Partir de la última esperanza de los sueños hacia el fin. Erigirse en la heroína de la derrota. Recorrer los ecos de otras voces y las grietas de otros ámbitos. Así se defiende de sí misma la protagonista de esta novela. No hay certezas, si no hechos, que como una catapulta te trasladan al otro lado de la muralla donde ya no existe la sociedad y el mundo tal y como lo conocemos, sino sólo la intemperie y la desnudez de aquellos que se saben avocados a un final; un desenlace que se torna despiadado como la civilización que nos domina, silenciosa e impasible ante los débiles y los diferentes. Aquí no hay razas, ni ricos ni pobres, sólo la exposición de las entrañas hacia el exterior de una forma distinta, única, poética, nihilista...
Las claves de esta singladura, y sus imposturas hacia lo imposible, ya vienen implícitas en las primeras líneas de esta intensa, maravillosa, apocalíptica y poética novela. Estas primeras palabras hieren y hacen daño a los sentidos, y sobre todo, son una sinopsis perfecta que nos anuncia todo: “Día 1. Arrecia el frío y aquí, en el Puesto del Este, empiezan a escasear las vituallas. Nueves meses de sitio son mucho tiempo. Ellos siguen ahí afuera, ya casi nunca se les oye, pero podemos sentir su tensión y oímos también las patas de sus perros. Su silencio es casi peor que lo otro. El capitán partió a buscar algo, sólo eso, algo. Salió sin despedirse para no romper esto que llamamos equilibrio y que sólo es una representación a punto de romperse. Su ausencia resta ánimos a la tropa. Afortunadamente, están los niños y eso nos obliga a mantener el ánimo.”

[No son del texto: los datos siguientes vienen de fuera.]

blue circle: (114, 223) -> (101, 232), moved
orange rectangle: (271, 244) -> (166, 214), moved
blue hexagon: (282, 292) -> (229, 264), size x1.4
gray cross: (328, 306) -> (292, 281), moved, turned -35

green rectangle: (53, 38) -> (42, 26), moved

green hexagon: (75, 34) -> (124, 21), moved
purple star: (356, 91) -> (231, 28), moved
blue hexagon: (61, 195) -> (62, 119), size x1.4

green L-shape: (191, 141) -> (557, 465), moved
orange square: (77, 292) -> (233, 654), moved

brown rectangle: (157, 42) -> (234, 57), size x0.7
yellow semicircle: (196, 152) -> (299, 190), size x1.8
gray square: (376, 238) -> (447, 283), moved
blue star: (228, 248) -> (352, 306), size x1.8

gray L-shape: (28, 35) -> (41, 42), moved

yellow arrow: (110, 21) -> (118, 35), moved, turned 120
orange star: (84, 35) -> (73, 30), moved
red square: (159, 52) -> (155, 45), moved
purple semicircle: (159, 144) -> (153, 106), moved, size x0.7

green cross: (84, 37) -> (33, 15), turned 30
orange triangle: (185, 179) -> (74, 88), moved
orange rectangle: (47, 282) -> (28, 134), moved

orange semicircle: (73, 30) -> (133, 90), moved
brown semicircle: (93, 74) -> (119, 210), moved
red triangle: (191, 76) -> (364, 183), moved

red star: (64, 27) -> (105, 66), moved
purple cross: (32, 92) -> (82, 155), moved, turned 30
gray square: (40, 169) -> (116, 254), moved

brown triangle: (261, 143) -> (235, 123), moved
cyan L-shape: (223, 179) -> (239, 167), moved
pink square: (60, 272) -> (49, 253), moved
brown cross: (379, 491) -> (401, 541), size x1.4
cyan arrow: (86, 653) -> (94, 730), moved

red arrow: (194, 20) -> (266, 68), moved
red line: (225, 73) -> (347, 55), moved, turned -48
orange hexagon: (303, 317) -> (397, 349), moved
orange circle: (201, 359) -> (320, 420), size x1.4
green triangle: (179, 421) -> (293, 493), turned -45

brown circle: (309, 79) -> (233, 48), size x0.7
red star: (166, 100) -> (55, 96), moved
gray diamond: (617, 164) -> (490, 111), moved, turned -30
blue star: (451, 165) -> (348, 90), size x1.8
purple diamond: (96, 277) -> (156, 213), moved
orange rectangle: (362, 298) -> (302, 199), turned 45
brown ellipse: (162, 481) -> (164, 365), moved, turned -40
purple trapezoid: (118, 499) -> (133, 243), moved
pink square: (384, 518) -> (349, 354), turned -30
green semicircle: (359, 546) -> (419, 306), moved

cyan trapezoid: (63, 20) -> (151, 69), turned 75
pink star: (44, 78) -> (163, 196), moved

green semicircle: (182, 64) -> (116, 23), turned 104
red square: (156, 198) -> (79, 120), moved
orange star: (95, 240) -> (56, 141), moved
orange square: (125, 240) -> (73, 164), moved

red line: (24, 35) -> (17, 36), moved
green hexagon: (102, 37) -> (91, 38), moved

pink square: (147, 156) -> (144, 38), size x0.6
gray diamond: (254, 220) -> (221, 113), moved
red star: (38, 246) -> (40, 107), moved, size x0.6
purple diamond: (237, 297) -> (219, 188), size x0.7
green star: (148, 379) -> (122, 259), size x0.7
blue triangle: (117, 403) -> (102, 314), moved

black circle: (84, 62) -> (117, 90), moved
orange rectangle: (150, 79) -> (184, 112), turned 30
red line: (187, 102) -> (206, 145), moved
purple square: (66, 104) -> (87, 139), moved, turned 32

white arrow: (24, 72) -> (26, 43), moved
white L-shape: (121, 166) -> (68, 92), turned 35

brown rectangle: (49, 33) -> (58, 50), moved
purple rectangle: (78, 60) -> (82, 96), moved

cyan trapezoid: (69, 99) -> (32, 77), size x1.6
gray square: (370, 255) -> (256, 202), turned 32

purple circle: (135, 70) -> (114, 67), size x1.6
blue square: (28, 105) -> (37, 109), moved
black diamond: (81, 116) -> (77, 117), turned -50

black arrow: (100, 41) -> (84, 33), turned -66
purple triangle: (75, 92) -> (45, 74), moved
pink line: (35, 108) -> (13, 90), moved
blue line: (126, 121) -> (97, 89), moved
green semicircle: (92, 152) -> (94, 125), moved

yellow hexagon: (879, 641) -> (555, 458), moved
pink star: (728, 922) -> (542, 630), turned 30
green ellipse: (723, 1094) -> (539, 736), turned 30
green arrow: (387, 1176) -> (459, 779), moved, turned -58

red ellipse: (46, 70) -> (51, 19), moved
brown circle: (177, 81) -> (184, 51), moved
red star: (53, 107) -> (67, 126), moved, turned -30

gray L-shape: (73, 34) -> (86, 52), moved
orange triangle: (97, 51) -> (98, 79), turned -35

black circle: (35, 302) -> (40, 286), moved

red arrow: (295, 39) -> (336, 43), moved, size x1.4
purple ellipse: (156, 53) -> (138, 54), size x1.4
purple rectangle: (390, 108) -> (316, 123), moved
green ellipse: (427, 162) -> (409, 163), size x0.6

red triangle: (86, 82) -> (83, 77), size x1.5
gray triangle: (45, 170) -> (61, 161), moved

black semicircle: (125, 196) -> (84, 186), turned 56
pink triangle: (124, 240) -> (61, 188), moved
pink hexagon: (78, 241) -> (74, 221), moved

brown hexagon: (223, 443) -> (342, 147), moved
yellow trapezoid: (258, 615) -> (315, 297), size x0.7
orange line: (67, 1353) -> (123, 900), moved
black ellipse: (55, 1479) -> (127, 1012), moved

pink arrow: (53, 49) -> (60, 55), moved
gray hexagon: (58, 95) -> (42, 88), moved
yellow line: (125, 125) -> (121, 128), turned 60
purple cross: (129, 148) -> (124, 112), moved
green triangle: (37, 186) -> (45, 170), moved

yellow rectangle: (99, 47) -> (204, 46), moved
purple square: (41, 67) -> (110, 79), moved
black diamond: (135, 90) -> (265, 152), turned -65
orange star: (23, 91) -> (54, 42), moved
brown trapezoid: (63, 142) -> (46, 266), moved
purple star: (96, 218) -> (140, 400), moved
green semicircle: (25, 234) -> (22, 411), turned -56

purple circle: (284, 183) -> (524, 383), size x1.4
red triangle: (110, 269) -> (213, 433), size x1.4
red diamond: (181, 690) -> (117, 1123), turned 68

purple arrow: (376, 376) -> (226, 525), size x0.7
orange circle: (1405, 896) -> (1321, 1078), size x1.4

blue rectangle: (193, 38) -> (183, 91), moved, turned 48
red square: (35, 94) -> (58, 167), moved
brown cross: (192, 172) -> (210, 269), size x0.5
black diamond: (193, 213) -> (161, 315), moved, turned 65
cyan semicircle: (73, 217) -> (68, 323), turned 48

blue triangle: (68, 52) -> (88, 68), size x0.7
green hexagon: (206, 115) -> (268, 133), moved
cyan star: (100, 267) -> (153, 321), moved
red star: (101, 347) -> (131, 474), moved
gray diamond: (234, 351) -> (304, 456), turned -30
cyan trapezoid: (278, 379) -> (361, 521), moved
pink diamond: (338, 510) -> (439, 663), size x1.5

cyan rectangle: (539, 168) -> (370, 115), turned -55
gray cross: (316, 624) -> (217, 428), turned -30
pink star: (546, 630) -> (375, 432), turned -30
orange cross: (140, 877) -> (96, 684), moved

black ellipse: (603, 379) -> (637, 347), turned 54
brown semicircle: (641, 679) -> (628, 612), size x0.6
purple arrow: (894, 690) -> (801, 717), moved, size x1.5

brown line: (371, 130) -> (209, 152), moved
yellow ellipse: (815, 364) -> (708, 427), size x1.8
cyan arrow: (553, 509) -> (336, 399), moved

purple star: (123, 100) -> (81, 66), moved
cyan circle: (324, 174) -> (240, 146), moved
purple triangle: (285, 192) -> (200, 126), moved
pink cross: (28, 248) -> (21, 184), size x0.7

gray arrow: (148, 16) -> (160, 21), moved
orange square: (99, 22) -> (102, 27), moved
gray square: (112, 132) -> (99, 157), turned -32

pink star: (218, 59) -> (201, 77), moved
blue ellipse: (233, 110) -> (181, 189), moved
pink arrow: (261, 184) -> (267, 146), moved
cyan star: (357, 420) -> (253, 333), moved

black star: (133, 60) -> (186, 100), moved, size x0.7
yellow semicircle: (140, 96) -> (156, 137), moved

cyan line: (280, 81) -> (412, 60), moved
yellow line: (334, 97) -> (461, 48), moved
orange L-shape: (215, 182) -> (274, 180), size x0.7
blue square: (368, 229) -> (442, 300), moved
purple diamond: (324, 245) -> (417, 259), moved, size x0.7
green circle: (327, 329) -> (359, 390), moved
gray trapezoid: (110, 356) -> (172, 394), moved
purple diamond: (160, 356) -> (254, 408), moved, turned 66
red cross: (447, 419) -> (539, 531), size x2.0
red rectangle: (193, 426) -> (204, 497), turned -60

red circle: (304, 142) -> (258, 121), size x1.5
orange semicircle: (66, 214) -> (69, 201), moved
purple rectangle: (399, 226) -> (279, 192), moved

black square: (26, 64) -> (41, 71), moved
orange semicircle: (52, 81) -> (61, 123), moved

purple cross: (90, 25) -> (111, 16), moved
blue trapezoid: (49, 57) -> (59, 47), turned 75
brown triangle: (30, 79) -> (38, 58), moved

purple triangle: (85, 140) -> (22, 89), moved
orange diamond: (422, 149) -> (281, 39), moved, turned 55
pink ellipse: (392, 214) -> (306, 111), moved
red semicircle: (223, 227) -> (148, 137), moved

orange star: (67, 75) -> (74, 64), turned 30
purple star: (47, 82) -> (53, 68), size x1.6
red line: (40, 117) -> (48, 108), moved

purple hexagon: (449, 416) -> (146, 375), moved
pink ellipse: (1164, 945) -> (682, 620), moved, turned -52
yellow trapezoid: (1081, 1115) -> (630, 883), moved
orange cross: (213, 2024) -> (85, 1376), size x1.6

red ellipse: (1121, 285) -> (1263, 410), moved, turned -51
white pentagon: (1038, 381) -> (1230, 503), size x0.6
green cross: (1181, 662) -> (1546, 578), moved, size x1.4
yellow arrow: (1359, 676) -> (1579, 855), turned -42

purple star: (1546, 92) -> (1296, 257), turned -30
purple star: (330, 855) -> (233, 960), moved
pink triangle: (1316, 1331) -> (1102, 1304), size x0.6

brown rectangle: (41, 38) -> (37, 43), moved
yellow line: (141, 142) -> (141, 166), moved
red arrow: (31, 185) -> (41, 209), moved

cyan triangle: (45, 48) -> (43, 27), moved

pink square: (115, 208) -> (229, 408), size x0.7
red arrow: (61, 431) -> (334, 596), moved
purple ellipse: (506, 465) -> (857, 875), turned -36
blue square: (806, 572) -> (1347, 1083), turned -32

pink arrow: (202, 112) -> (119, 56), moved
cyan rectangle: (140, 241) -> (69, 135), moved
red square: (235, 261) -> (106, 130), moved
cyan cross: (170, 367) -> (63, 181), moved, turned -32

Nueve meses de sitio son mucho tiempo nos dice la protagonista de esta historia; nueve meses que son el ciclo de la vida y que aquí se convierten en un proceso involutivo de la existencia humana que tarda diez días en dar a luz, perdón, en acabar en oscuridad, fin, desesperanza, muerte… A diferencia con la gran novela de Cormac McCarthy, La carretera, donde el apocalipsis proviene del exterior en forma de crisis nuclear, el final de Últimos días en el Puesto del Este es intrínseco al ser humano, porque nace de la ética, de la moral, de las creencias… perdidas en fogonazos diseminados por Madrid, Barcelona, Cádiz, Nueva York, Coacoyul… e incluso Londres y El Dorchester como paradigmas de la decadencia iluminada por sus grandes arañas repletas de cristalitos que nos reflejan la luz de una vida que no existe salvo en las películas de época y en las historias de bailes de salón que nos llenan los días de un rictus plagado de lentejuelas.
Y al otro lado… ¿existe algo en lo que refugiarse al otro lado? Sí, al otro lado también existe el amor. Amor como sueño, deseo, pasión y refugio. La desnudez solitaria del cuerpo que se transmuta en erotismo atormentado por la ausencia, pero que también busca el desgarro y el tirón definitivo del corazón envuelto en llamas. Fuego que no destruye, sino que purifica a la pasión de los sueños imposibles, que acaban en las lindes de lo tangible cuando la Polaca detiene su mirada y el último rescoldo de humanidad en León y la pequeña (sus hijos). Si jugásemos al juego de los roles, ellos serían el futuro, pero en el mundo de Últimos días en el Puesto del Este no existe la palabra mañana. Del mismo modo que el Capitán representa los pilares del orden, la estabilidad y los valores que sobreviven el paso del tiempo y las generaciones, pero que en este caso, son derribados por el integrismo de un dios quizá no existe, o que simplemente nunca existió.
Últimos días en el Puesto del Este es un relato que nace de las entrañas de una mujer, porque sólo ella puede dar y quitar la vida; y lo hace mediante el arrebato de las frases cortas, los puntos y seguido y la prosa poética y las imágenes imposibles y las frases perfectas y enigmáticas, que como un duendecillo se internan en esa parte oscura que nadie conoce salvo uno mismo. Pero
Últimos días en el Puesto del Este también es un viaje; una singladura con diez etapas, que como un Dakar sin brújula, intentan mostrarnos las coordenadas hacia el abismo, igual que cuando nos cortamos la larga melena de nuestra vida y sus mechones buscan un lugar donde depositarse y no volver a molestar más.